IF you give him a room....or the whole house to live in he will adapt (thinking he own the whole house) and constantly peck at your heals or feet unless he becomes bonded to you and falls in love with you.


----------



## pookie! (Jul 22, 2011)

Yea is he falls in love with you, be ware of the "humping" LOL I had a bird that would hump this teddy bear like it was going out of style


----------



## Skyeking (Jan 17, 2003)

pookie! said:


> Yea is he falls in love with you, be ware of the "humping" LOL I had a bird that would hump this teddy bear like it was going out of style


 ...that is why some male pigeons have stuffed toy birds....


----------



## Bella_F (Nov 29, 2008)

I've seen this very recently too, between a male pigeon and his new mate, who was a girl I nursed back to health and released. He pecks her a lot when he wants to mate with her. Your guy must be ready for finding a girl....


----------



## watergirl (May 6, 2011)

OMG, that is hilarious! He's a good bird, I'd better hurry up and get him acclimated to that gigantic fat flock he's going into so he can find a girlfriend! He's going to miss his stuffed Panda Bear!!!! So THAT'S what's going on in the dog kennel!!!! lol.

Actually, first I'm going to try to find the person who flies a flock twice a day around here and see if they want him. Likelihood in your opinion of that happening? They all look like him, just normal pigeoney irridescent gorgeousness. Gray and white. Really nice to watch them against the hills in the valley shaft of sunlight in the evenings. In my opinion, that would be IDEAL for him!

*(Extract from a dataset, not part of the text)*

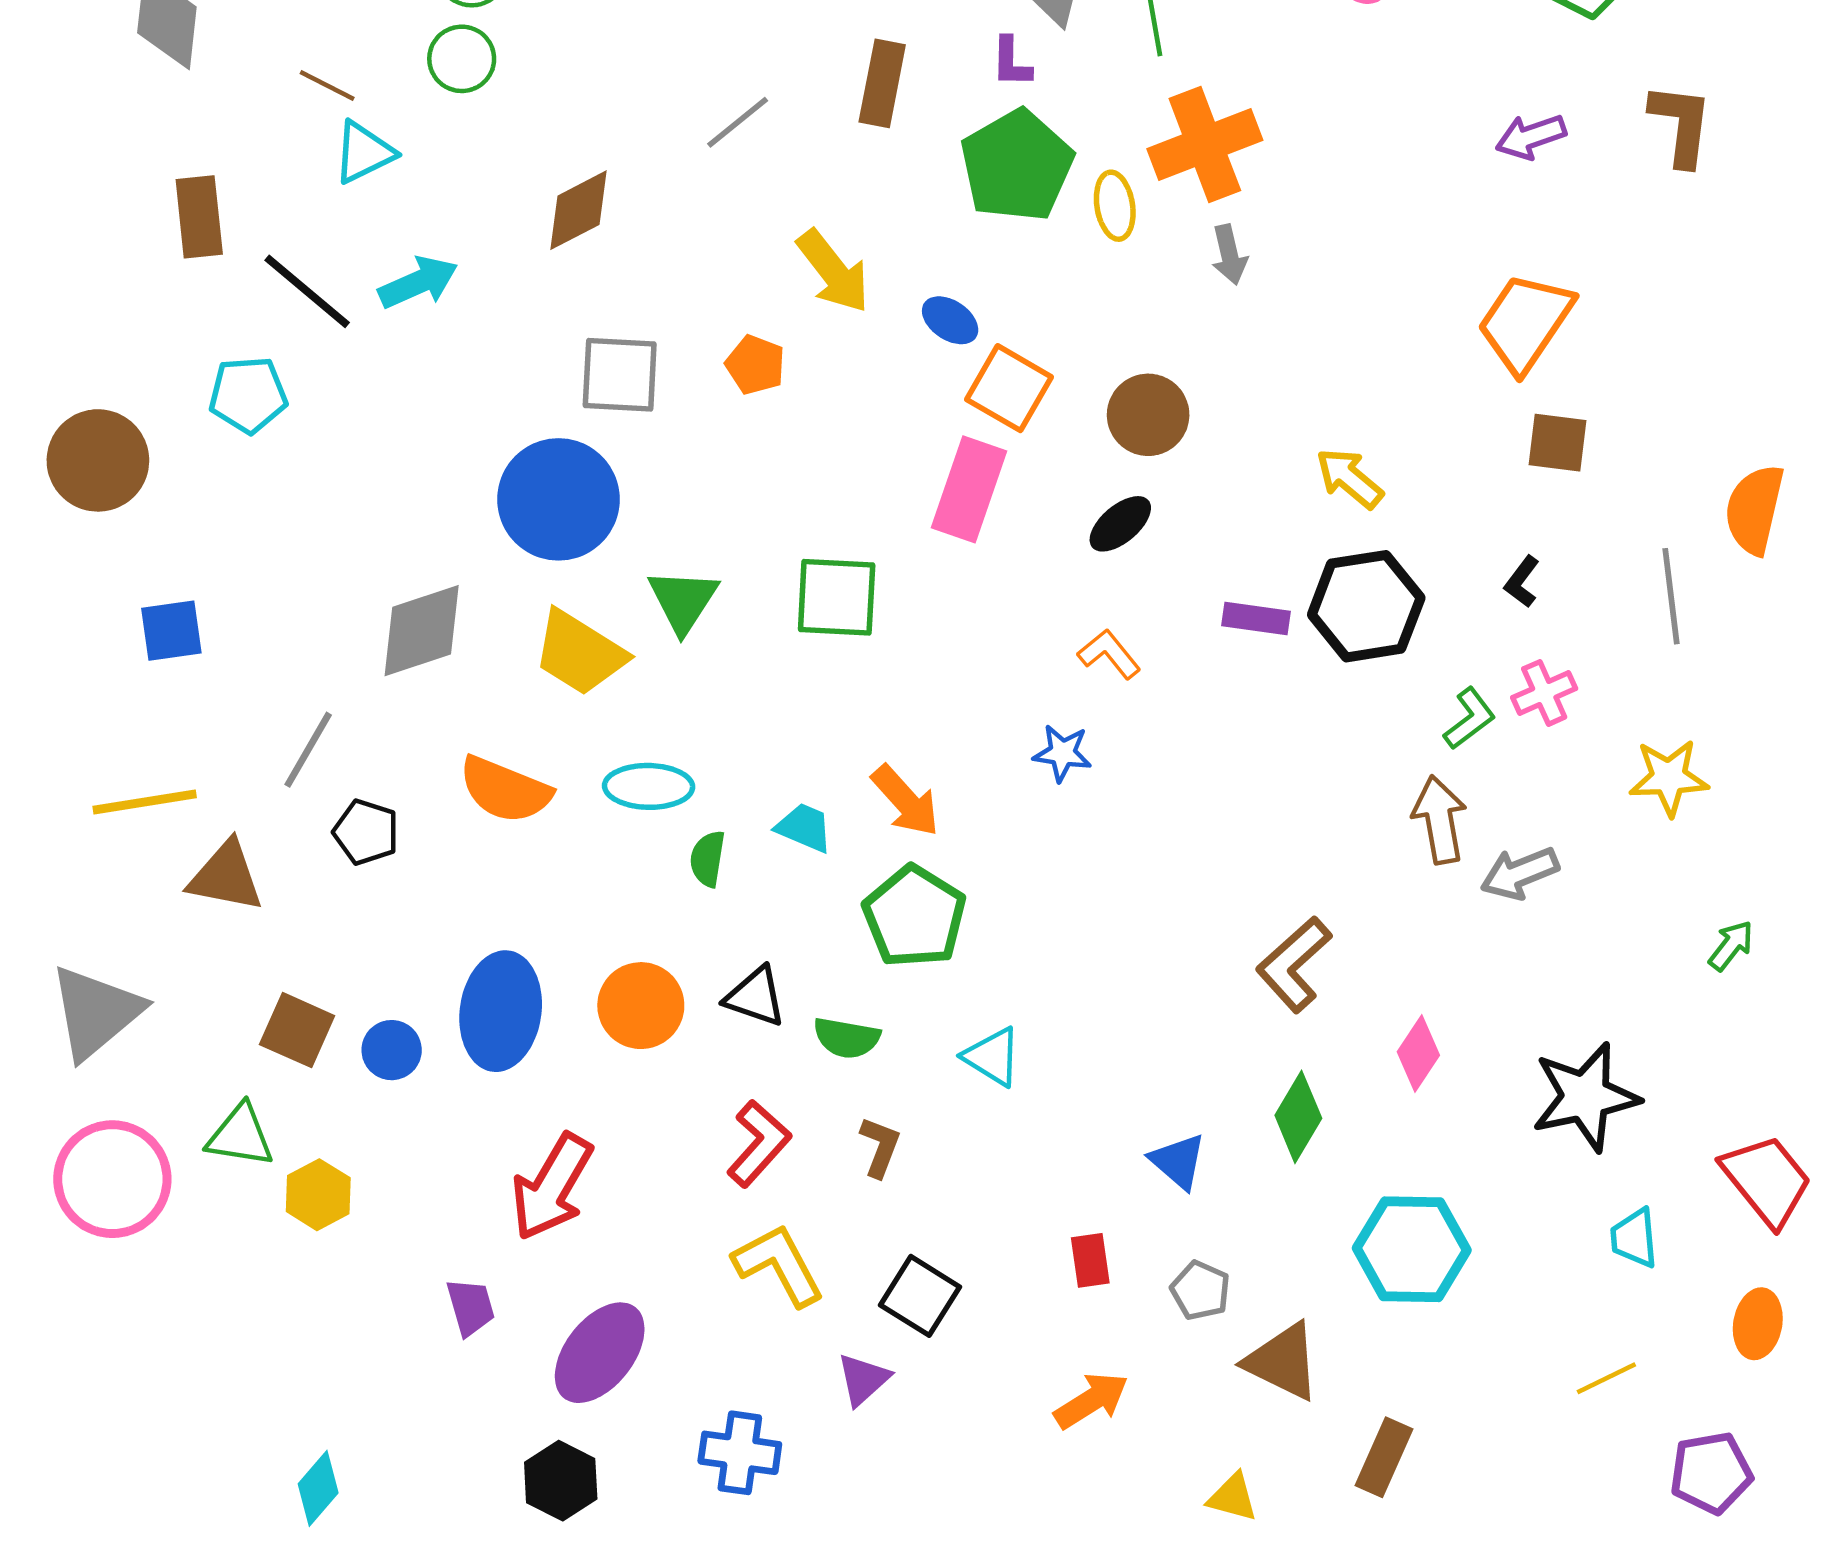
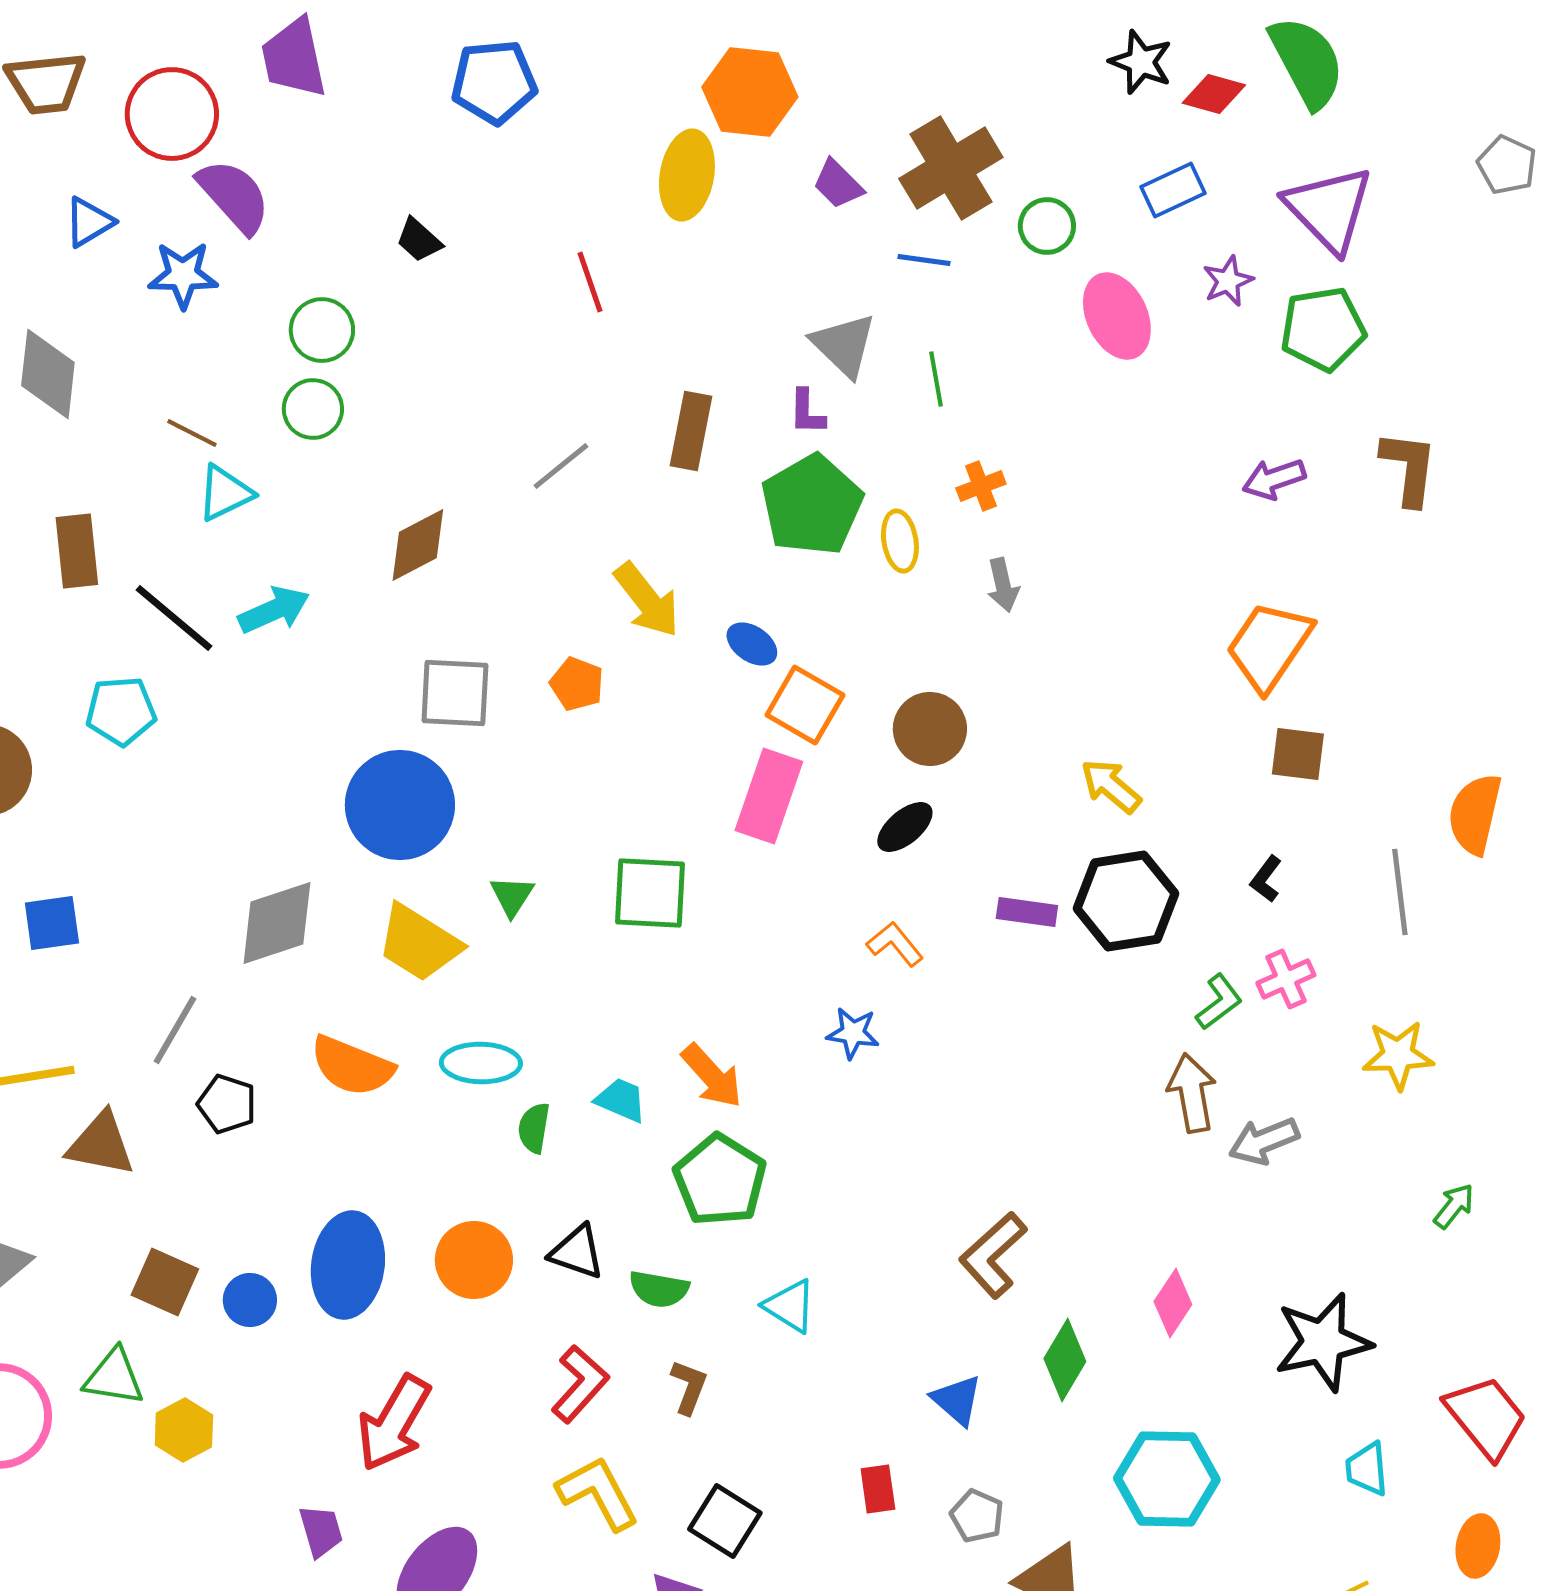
orange cross: (1205, 144) -> (981, 486), size x0.5
green triangle: (683, 601) -> (512, 896), size x0.7
brown L-shape: (1294, 964) -> (993, 1255), moved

Northern East Bay in El Sobrante, California near Berkeley if anyone just happens to know the person.


----------



## piegonsrock (Aug 14, 2009)

even though my male pomeranian pouter has a mate is will still peck the life our of you. He has drawn blood from me before


----------



## minimonkey (Apr 7, 2005)

I have one male that routinely draws blood... and he IS in love with me! He loves nothing more than to gnaw me half to death.


----------